AlexInvestSavvy said:


> I'm still relatively new to trading stocks, but I must have a lot to learn, as I would have expected the indexes to take a dive upon rate increases, but the exact opposite seems to be true!


Well if you think high rates are good, you'd go up.
If you think low rates are good, and they raise them by less than expected they'd go up too.


----------



## AlexInvestSavvy (Oct 13, 2020)

Interesting, so that means things were even more volatile in earlier years. It seems there is a stronger and stronger appetite to Buy these days...
I like that way to see it, looking at the forest rather than the trees; otherwise it's very easy to get wrapped up in it (and I don't consider myself a day-trader ; -)


----------



## AlexInvestSavvy (Oct 13, 2020)

Aha, yes that is true too, Matt


----------



## AlexInvestSavvy (Oct 13, 2020)

Seems sometimes we will take any reason to Buy! ; -)


----------



## MrMatt (Dec 21, 2011)

AlexInvestSavvy said:


> Seems sometimes we will take any reason to Buy! ; -)


IMO the pundits that give "reasons" are clueless.

I've never bought or sold a stock due to reasons listed in a headline.
they just say stuff that makes people think they know what's going on.


----------



## AlexInvestSavvy (Oct 13, 2020)

MrMatt said:


> IMO the pundits that give "reasons" are clueless.
> 
> I've never bought or sold a stock due to reasons listed in a headline.
> they just say stuff that makes people think they know what's going on.


That's an important point


----------



## AlexInvestSavvy (Oct 13, 2020)

I have been told there is a lot of fluff out there.
The goal sometimes is to garner an audience and say whatever will draw one's attention.


----------



## Tostig (Nov 18, 2020)

AlexInvestSavvy said:


> I have been told there is a lot of fluff out there.
> The goal sometimes is to garner an audience and say whatever will draw one's attention.


Well, there's Peter Schiff, Economics Explained and a lot of other permabears predicting a 90% stock market decrease.

And then there's Warren Buffet and John Templeton who tell you to buy on bad news.

So the battle between the two camps are making markets plummets and recover really quickly.


----------



## Boiler Room (May 4, 2021)

Depends what index you are looking at. Nasdaq, made up mainly of the high flying growth stocks some of which have no earnings, is off 20% since November. The TSX has a lot of energy stocks which are rocketing due to oil. and banks and insurance companies which will do well with higher interest rates.


----------



## KaeJS (Sep 28, 2010)

The market flows.
Money doesn't stay in one place.
The trick is to either be with the flow (or be ahead of it) and/or make sure you are diversified and buy and hold lots of assets so you never miss the flow and adjust your allocation accordingly.

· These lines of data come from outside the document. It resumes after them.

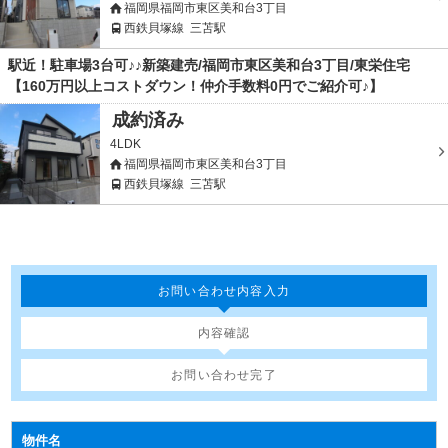
福岡県福岡市東区美和台3丁目
西鉄貝塚線
三苫駅
駅近！駐車場3台可♪♪新築建売/福岡市東区美和台3丁目/東栄住宅
【160万円以上コストダウン！仲介手数料0円でご紹介可♪】
成約済み
4LDK
福岡県福岡市東区美和台3丁目
西鉄貝塚線
三苫駅
お問い合わせ内容入力
内容確認
お問い合わせ完了
物件名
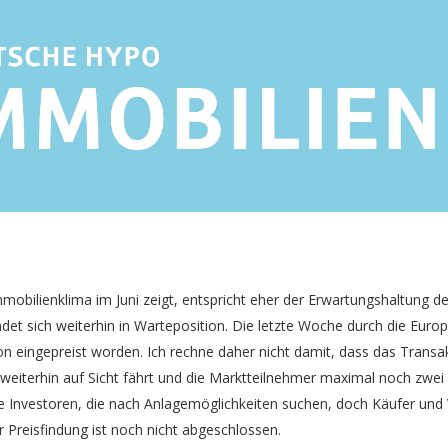
mobilienklima im Juni zeigt, entspricht eher der Erwartungshaltung d
det sich weiterhin in Warteposition. Die letzte Woche durch die Euro
 eingepreist worden. Ich rechne daher nicht damit, dass das Transak
weiterhin auf Sicht fährt und die Marktteilnehmer maximal noch zwei Z
le Investoren, die nach Anlagemöglichkeiten suchen, doch Käufer un
Preisfindung ist noch nicht abgeschlossen.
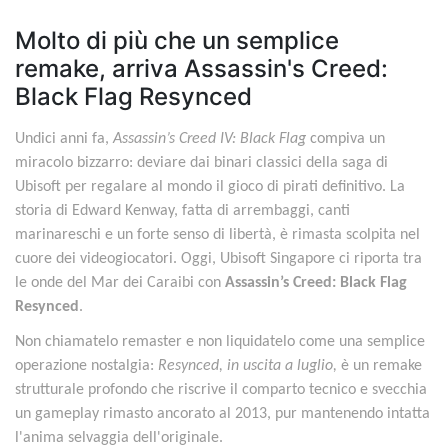
Molto di più che un semplice
remake, arriva Assassin's Creed:
Black Flag Resynced
Undici anni fa,
Assassin’s Creed IV: Black Flag
compiva un
miracolo bizzarro: deviare dai binari classici della saga di
Ubisoft per regalare al mondo il gioco di pirati definitivo. La
storia di Edward Kenway, fatta di arrembaggi, canti
marinareschi e un forte senso di libertà, è rimasta scolpita nel
cuore dei videogiocatori. Oggi, Ubisoft Singapore ci riporta tra
le onde del Mar dei Caraibi con
Assassin’s Creed: Black Flag
Resynced
.
Non chiamatelo remaster e non liquidatelo come una semplice
operazione nostalgia:
Resynced, in uscita a luglio,
è un remake
strutturale profondo che riscrive il comparto tecnico e svecchia
un gameplay rimasto ancorato al 2013, pur mantenendo intatta
l'anima selvaggia dell'originale.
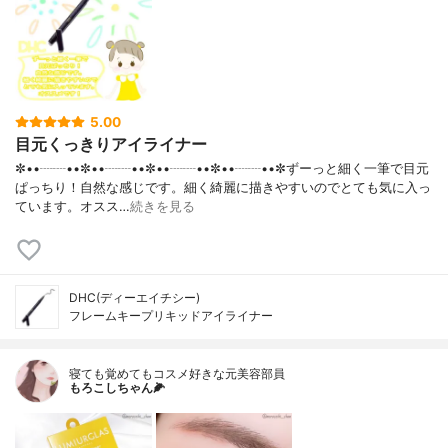
5.00
目元くっきりアイライナー
✼••┈┈••✼••┈┈••✼••┈┈••✼••┈┈••✼ずーっと細く一筆で目元
ぱっちり！自然な感じです。細く綺麗に描きやすいのでとても気に入っ
ています。オスス…
続きを見る
DHC(ディーエイチシー)
フレームキープリキッドアイライナー
寝ても覚めてもコスメ好きな元美容部員
もろこしちゃん🌽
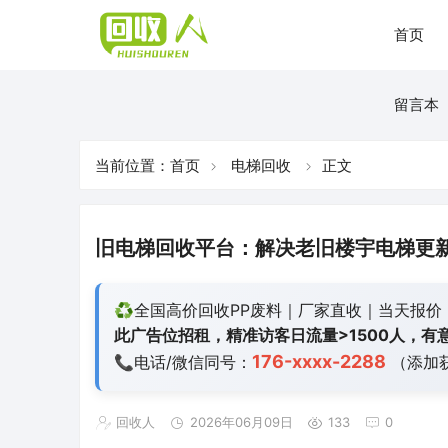
首页
留言本
当前位置：
首页
电梯回收
正文
旧电梯回收平台：解决老旧楼宇电梯更
♻️全国高价回收PP废料｜厂家直收｜当天报价
此广告位招租，精准访客日流量>1500人，有意
176-xxxx-2288
📞电话/微信同号：
（添加
回收人
2026年06月09日
133
0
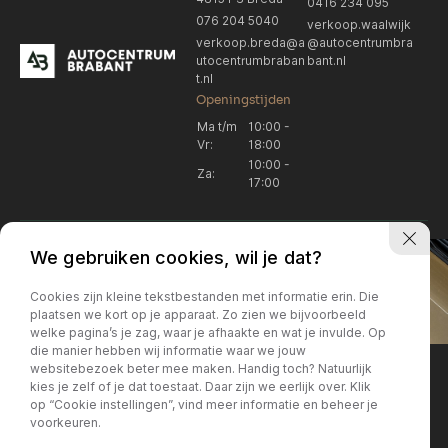
0416 234 095
076 204 5040
verkoop.waalwijk
verkoop.breda@a
@autocentrumbra
utocentrumbraban
bant.nl
t.nl
Openingstijden
Ma t/m
10:00 -
Vr:
18:00
10:00 -
Za:
17:00
We gebruiken cookies, wil je dat?
Cookies zijn kleine tekstbestanden met informatie erin. Die
plaatsen we kort op je apparaat. Zo zien we bijvoorbeeld
welke pagina’s je zag, waar je afhaakte en wat je invulde. Op
Locatie Breda
Locatie Breda
die manier hebben wij informatie waar we jouw
websitebezoek beter mee maken. Handig toch? Natuurlijk
verkoop.breda@autocentrum
Korte Huifakkerstraat 14
Locatie Breda
Locatie Breda
kies je zelf of je dat toestaat. Daar zijn we eerlijk over. Klik
4815 PS Breda
brabant.nl
op “Cookie instellingen”, vind meer informatie en beheer je
076 204 5040
+31 076 204 5040
voorkeuren.
Locatie Waalwijk
Locatie Waalwijk
Breda
Locatie Breda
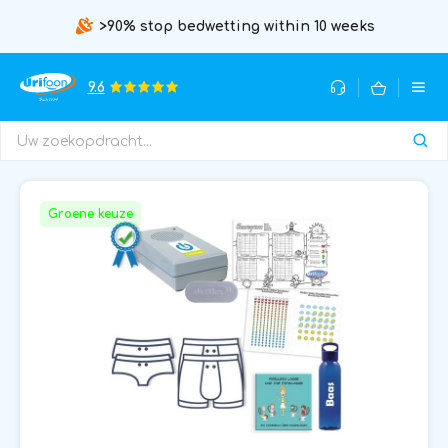
>90% stop bedwetting within 10 weeks
9.6
Groene keuze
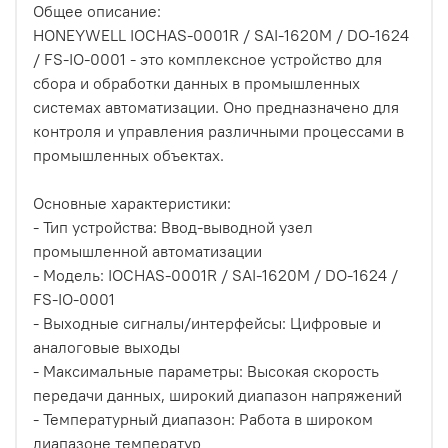
Общее описание:
HONEYWELL IOCHAS-0001R / SAI-1620M / DO-1624
/ FS-IO-0001 - это комплексное устройство для
сбора и обработки данных в промышленных
системах автоматизации. Оно предназначено для
контроля и управления различными процессами в
промышленных объектах.
Основные характеристики:
- Тип устройства: Ввод-выводной узел
промышленной автоматизации
- Модель: IOCHAS-0001R / SAI-1620M / DO-1624 /
FS-IO-0001
- Выходные сигналы/интерфейсы: Цифровые и
аналоговые выходы
- Максимальные параметры: Высокая скорость
передачи данных, широкий диапазон напряжений
- Температурный диапазон: Работа в широком
диапазоне температур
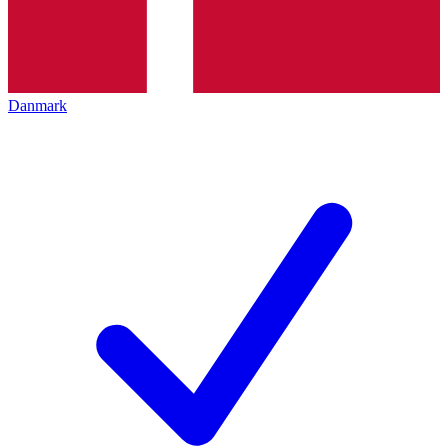
Danmark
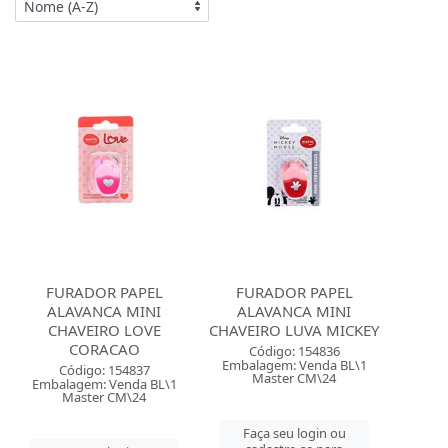
FURADOR PAPEL
FURADOR PAPEL
ALAVANCA MINI
ALAVANCA MINI
CHAVEIRO LOVE
CHAVEIRO LUVA MICKEY
CORACAO
Código: 154836
Embalagem: Venda BL\1
Código: 154837
Master CM\24
Embalagem: Venda BL\1
Master CM\24
Faça seu login ou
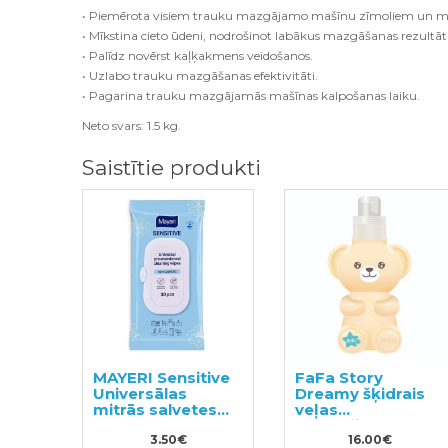
• Piemērota visiem trauku mazgājamo mašīnu zīmoliem un m
• Mīkstina cieto ūdeni, nodrošinot labākus mazgāšanas rezultāt
• Palīdz novērst kaļķakmens veidošanos.
• Uzlabo trauku mazgāšanas efektivitāti.
• Pagarina trauku mazgājamās mašīnas kalpošanas laiku.
Neto svars: 1.5 kg.
Saistītie produkti
MAYERI Sensitive
FaFa Story
Universālas
Dreamy šķidrais
mitrās salvetes
veļas
30gab
mazgāšanas
3.50€
līdzeklis 400g
16.00€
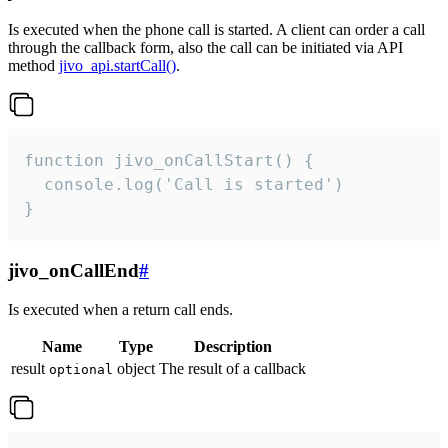
Is executed when the phone call is started. A client can order a call
through the callback form, also the call can be initiated via API
method
jivo_api.startCall()
.
function jivo_onCallStart() {

  console.log('Call is started')

}
jivo_onCallEnd
#
Is executed when a return call ends.
Name
Type
Description
result
object
The result of a callback
optional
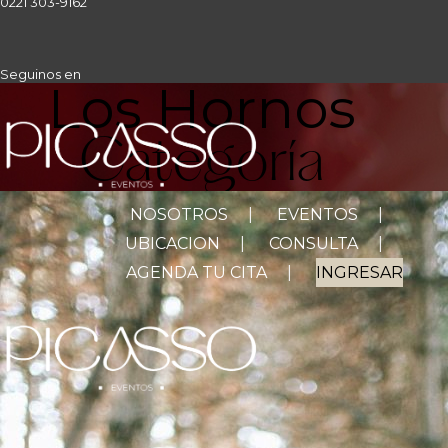
0221 303-9162
Seguinos en
Los Hornos
Categoría
NOSOTROS
EVENTOS
UBICACION
CONSULTA
AGENDA TU CITA
INGRESAR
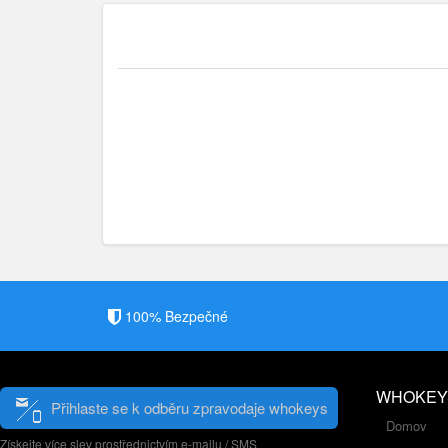
100% Bezpečné
WHOKEY
Přihlaste se k odběru zpravodaje whokeys
Domov
Získejte více slev prostřednictvím e-mailu / SMS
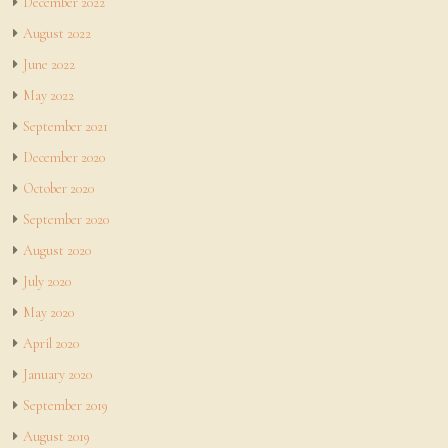
December 2022
August 2022
June 2022
May 2022
September 2021
December 2020
October 2020
September 2020
August 2020
July 2020
May 2020
April 2020
January 2020
September 2019
August 2019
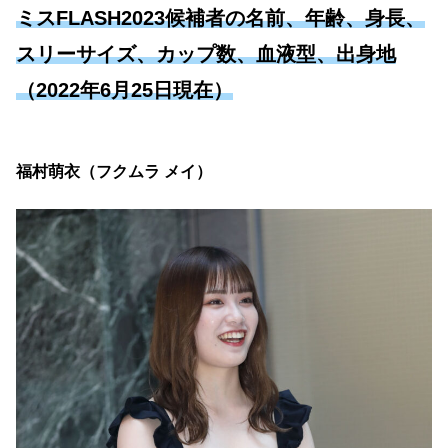
ミスFLASH2023候補者の名前、年齢、身長、
スリーサイズ、カップ数、血液型、出身地
（2022年6月25日現在）
福村萌衣（フクムラ メイ）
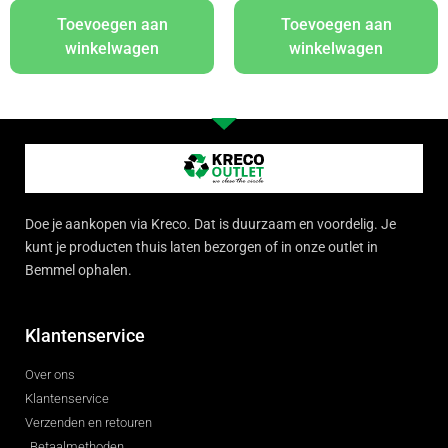
Toevoegen aan
Toevoegen aan
winkelwagen
winkelwagen
Doe je aankopen via Kreco. Dat is duurzaam en voordelig. Je
kunt je producten thuis laten bezorgen of in onze outlet in
Bemmel ophalen.
Klantenservice
Over ons
Klantenservice
Verzenden en retouren
Betaalmethoden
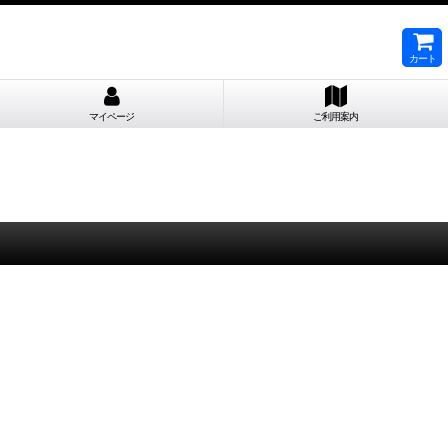
カート
マイページ
ご利用案内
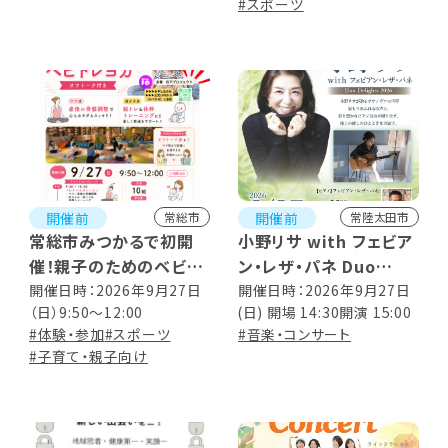
はつらつソフトバレーボー
#スポーツ
ル 14:00～16:00
開催前
開催前
常総市
常陸太田市
常総市みつかるで初開
小野リサ with フェビア
催！親子のためのベビト
ン・レザ・パネ Duo
レヨガ＆ママのオフトー
Delights 2026
開催日時：2026年9月27日
開催日時：2026年9月27日
（日）9:50〜12:00
(日) 開場 14:30開演 15:00
ク会
#体験・参加
#スポーツ
#音楽・コンサート
#子育て・親子向け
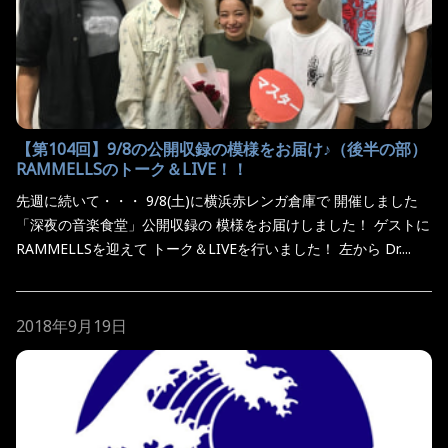
【第104回】9/8の公開収録の模様をお届け♪（後半の部）
RAMMELLSのトーク＆LIVE！！
先週に続いて・・・ 9/8(土)に横浜赤レンガ倉庫で 開催しました
「深夜の音楽食堂」公開収録の 模様をお届けしました！ ゲストに
RAMMELLSを迎えて トーク＆LIVEを行いました！ 左から Dr....
2018年9月19日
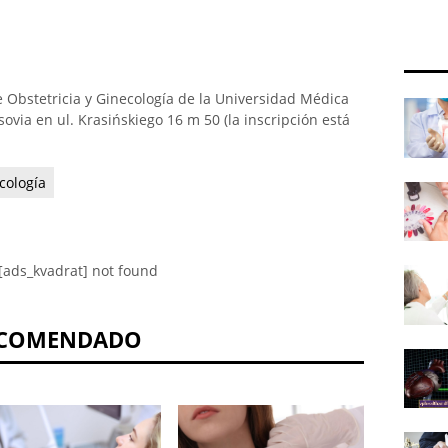
 Obstetricia y Ginecología de la Universidad Médica
ovia en ul. Krasińskiego 16 m 50 (la inscripción está
cología
[ads_kvadrat] not found
COMENDADO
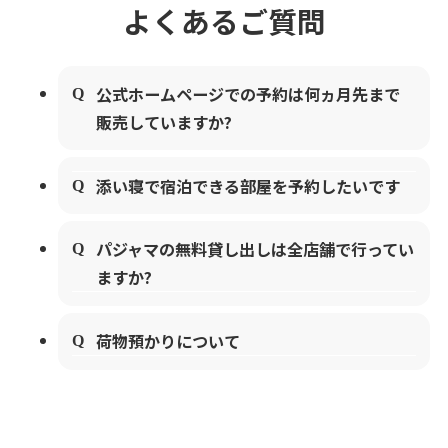
よくあるご質問
公式ホームページでの予約は何ヵ月先まで
販売していますか?
添い寝で宿泊できる部屋を予約したいです
パジャマの無料貸し出しは全店舗で行ってい
ますか?
荷物預かりについて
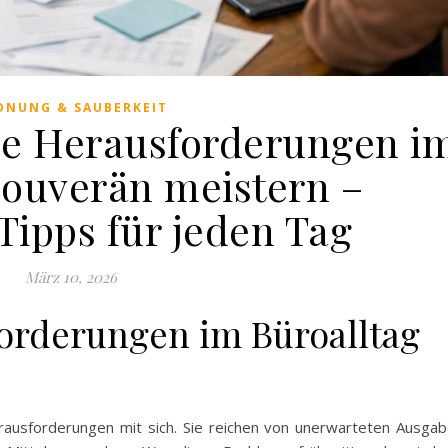
DNUNG & SAUBERKEIT
lle Herausforderungen i
souverän meistern –
Tipps für jeden Tag
März 10, 2026
forderungen im Büroalltag
 Herausforderungen mit sich. Sie reichen von unerwarteten Ausga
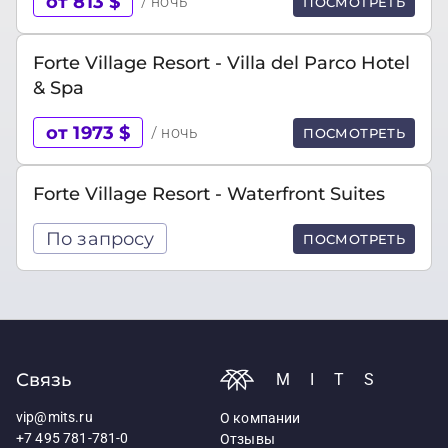
от 813 $
/ ночь
ПОСМОТРЕТЬ
Forte Village Resort - Villa del Parco Hotel
& Spa
от 1973 $
/ ночь
ПОСМОТРЕТЬ
Forte Village Resort - Waterfront Suites
По запросу
ПОСМОТРЕТЬ
Связь
MITS
vip@mits.ru
О компании
+7 495 781-781-0
Отзывы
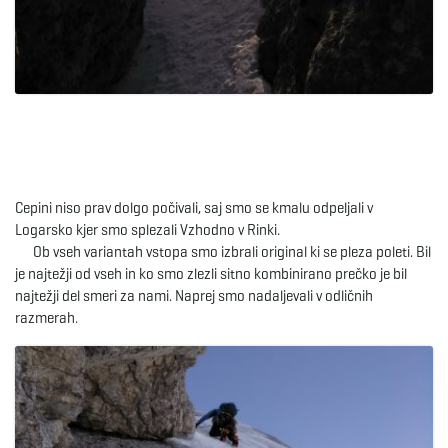
Cepini niso prav dolgo počivali, saj smo se kmalu odpeljali v
Logarsko kjer smo splezali Vzhodno v Rinki.
Ob vseh variantah vstopa smo izbrali original ki se pleza poleti. Bil
je najtežji od vseh in ko smo zlezli sitno kombinirano prečko je bil
najtežji del smeri za nami. Naprej smo nadaljevali v odličnih
razmerah.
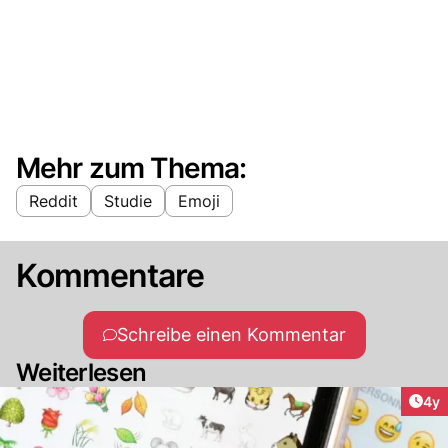
Mehr zum Thema:
Reddit
Studie
Emoji
Kommentare
Schreibe einen Kommentar
Weiterlesen
Arti
4y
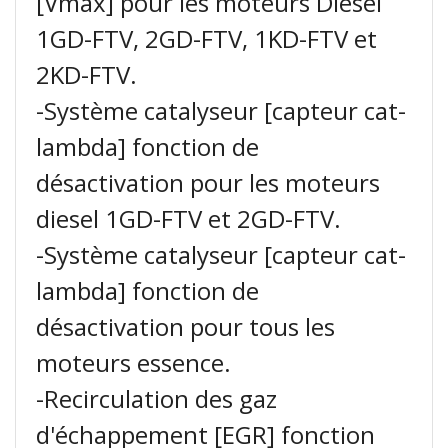
[Vmax] pour les moteurs Diesel
1GD-FTV, 2GD-FTV, 1KD-FTV et
2KD-FTV.
-Système catalyseur [capteur cat-
lambda] fonction de
désactivation pour les moteurs
diesel 1GD-FTV et 2GD-FTV.
-Système catalyseur [capteur cat-
lambda] fonction de
désactivation pour tous les
moteurs essence.
-Recirculation des gaz
d'échappement [EGR] fonction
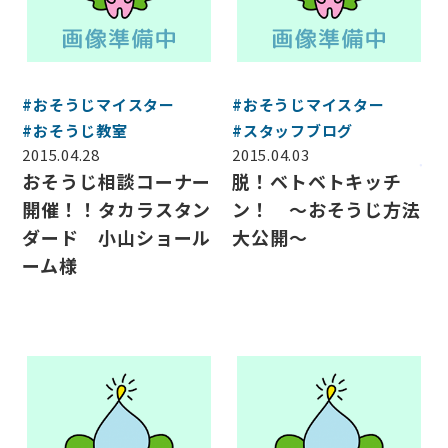
#おそうじマイスター
#おそうじマイスター
#おそうじ教室
#スタッフブログ
2015.04.28
2015.04.03
おそうじ相談コーナー
脱！ベトベトキッチ
会社案内
開催！！タカラスタン
ン！ ～おそうじ方法
サービス案内
ダード 小山ショール
大公開～
ーム様
CSR活動
採用情報
お知らせ
ブログ
お問い合わせ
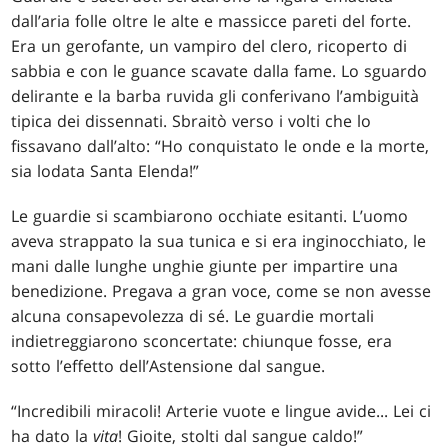
dall’aria folle oltre le alte e massicce pareti del forte.
Era un gerofante, un vampiro del clero, ricoperto di
sabbia e con le guance scavate dalla fame. Lo sguardo
delirante e la barba ruvida gli conferivano l’ambiguità
tipica dei dissennati. Sbraitò verso i volti che lo
fissavano dall’alto: “Ho conquistato le onde e la morte,
sia lodata Santa Elenda!”
Le guardie si scambiarono occhiate esitanti. L’uomo
aveva strappato la sua tunica e si era inginocchiato, le
mani dalle lunghe unghie giunte per impartire una
benedizione. Pregava a gran voce, come se non avesse
alcuna consapevolezza di sé. Le guardie mortali
indietreggiarono sconcertate: chiunque fosse, era
sotto l’effetto dell’Astensione dal sangue.
“Incredibili miracoli! Arterie vuote e lingue avide... Lei ci
ha dato la
vita
! Gioite, stolti dal sangue caldo!”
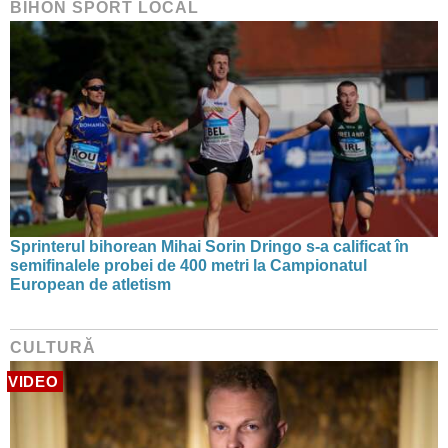
BIHON SPORT LOCAL
Sprinterul bihorean Mihai Sorin Dringo s-a calificat în
semifinalele probei de 400 metri la Campionatul
European de atletism
CULTURĂ
VIDEO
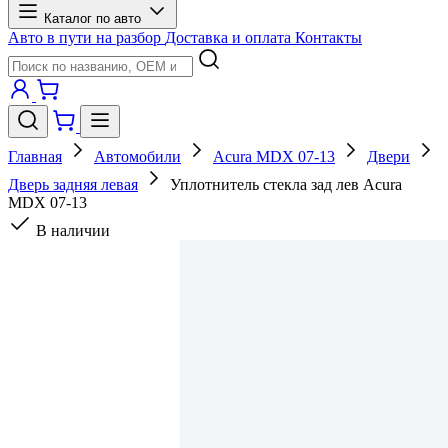
Каталог по авто
Авто в пути на разбор
Доставка и оплата
Контакты
Главная
Автомобили
Acura MDX 07-13
Двери
Дверь задняя левая
Уплотнитель стекла зад лев Acura
MDX 07-13
В наличии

I am currently highly concentrated in Canada, and more specifically energy and financials. I also have a large component of REITs and Utilities. Consumer Staples have been good, too. But this won't last forever =)


----------



## MrMatt (Dec 21, 2011)

Tostig said:


> Well, there's Peter Schiff, Economics Explained and a lot of other permabears predicting a 90% stock market decrease.
> 
> And then there's Warren Buffet and John Templeton who tell you to buy on bad news.
> 
> So the battle between the two camps are making markets plummets and recover really quickly.


Okay, then don't buy the market. I'm only half joking.

If you buy Tesla with a Price to sales of 17 or so, I can easily see a significant drop. Most of their valuation is on earnings years or more into the future.

But lets say you have a regulated utility paying 4% or so in dividends. I don't think their price is going to drop by 90%.


----------



## AlexInvestSavvy (Oct 13, 2020)

Very good points/observations, all.
Indeed, it seems like there's alternate currents in the market right now, sort of a tug-of-war between the bulls and the bears. It seems there are a lot of enthused investors who buy up the slightest dips (and thus an upward push). Maybe because of all the new discount brokerages with 0 commission and new investors. I'm not sure what the ratio of institutional to retail investors is, but perhaps the latter is growing...
KaeJS, you've been in the right areas at the right time, keep that going! 😊


----------



## AlexInvestSavvy (Oct 13, 2020)

Hopefully everyone has been in nickel, too!


----------